Thanks for the response. Here are the two kernels:

__global__ void scalarDiv(double2* in, double factor, double2* out){

        double2 result;

        int tid = blockIdx.y*gridDim.x + blockIdx.x*blockDim.x + threadIdx.x;

        result.x = in[tid].x/factor;

        result.y = in[tid].y/factor;

        out[tid] = result;

}

__global__ void cMult(double2* in1, double2* in2, double2* out){

        double2 result;

        int tid = blockIdx.y*gridDim.x + blockIdx.x*blockDim.x + threadIdx.x;

        result.x = in1[tid].x*in2[tid].x - in1[tid].y*in2[tid].y;

        result.y = in1[tid].x*in2[tid].y + in1[tid].y*in2[tid].x;

        out[tid] = result;

}

If they are exceeding the maximum allowed dimension, would that be my chosen method for determining the thread ID (tid) above?

Combining them will be possible, thanks.
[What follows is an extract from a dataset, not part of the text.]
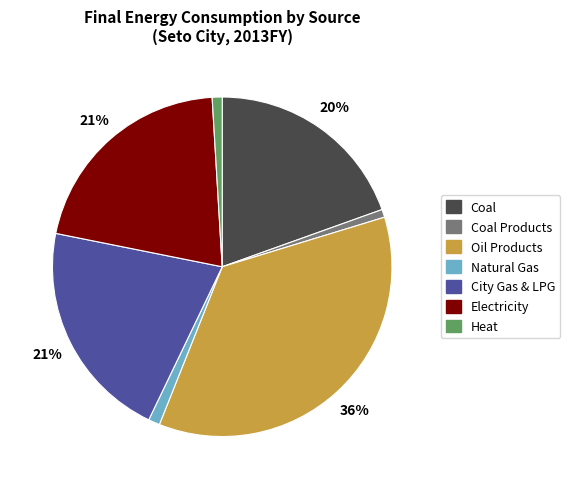

Is it true that Oil Products is 50% of the pie?

False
Can take care of that immediately.

loriordan · February 8, 2012, 4:38pm

I think I have found the source of my problems, I was using a single scalar value for alloc_local, not a dim3 specifying the other axes. Will give this a test run and hope for the best. Thanks again.

mfatica · February 8, 2012, 7:05pm

Your indexing seems wrong.

To handle a generic case, pass the length of the array to the kernel and check if you are still in-bound.

__global__ void scalarDiv(double2* in, double factor, double2* out, int N ){

        double2 result;

         int idx  = threadIdx.x + blockIdx.x * blockDim.x;

        for (int i=idx; i <N; i+=blockIdx.x * blockDim.x)

        {

        result.x = in[i].x/factor;

        result.y = in[i].y/factor;

        out[i] = result;

         }

}

pasoleatis · February 9, 2012, 9:45am

Thanks for the response. Here are the two kernels:

__global__ void scalarDiv(double2* in, double factor, double2* out){

        double2 result;

        int tid = blockIdx.y*gridDim.x + blockIdx.x*blockDim.x + threadIdx.x;

        result.x = in[tid].x/factor;

        result.y = in[tid].y/factor;

        out[tid] = result;

}

__global__ void cMult(double2* in1, double2* in2, double2* out){

        double2 result;

        int tid = blockIdx.y*gridDim.x + blockIdx.x*blockDim.x + threadIdx.x;

        result.x = in1[tid].x*in2[tid].x - in1[tid].y*in2[tid].y;

        result.y = in1[tid].x*in2[tid].y + in1[tid].y*in2[tid].x;

        out[tid] = result;

}

If they are exceeding the maximum allowed dimension, would that be my chosen method for determining the thread ID (tid) above?

Combining them will be possible, thanks. Can take care of that immediately.

Hello,

You can submit the kernels using <<<blocks,threads>>>, where blocks is a dim3 variable (bx,by,bz) in which bx<65000, by<65000 and bz<65000.

If you use this <<<alloc_local/256,256>>> than the variable blocks=dim3(alloc_local,1,1). You can give the values like this:

blocks.x=bx

blocks.y=by

blocks.z=bz

or you can try blocks=dim3(bx,by,bz) ( I am not sure if this works, but I think I sow it somewhere).

Just a note. When you end in problems you can debug the program fast, before upgrading the card:

use cuda safe calls to identify the call which crashes the program
check the amount o memory available on the card after allocations
use cuda debugegr and cuda memcheck

I spent many hours loooking for a bug in the cufft until I realized I was doing something wrong in between the cufft calls.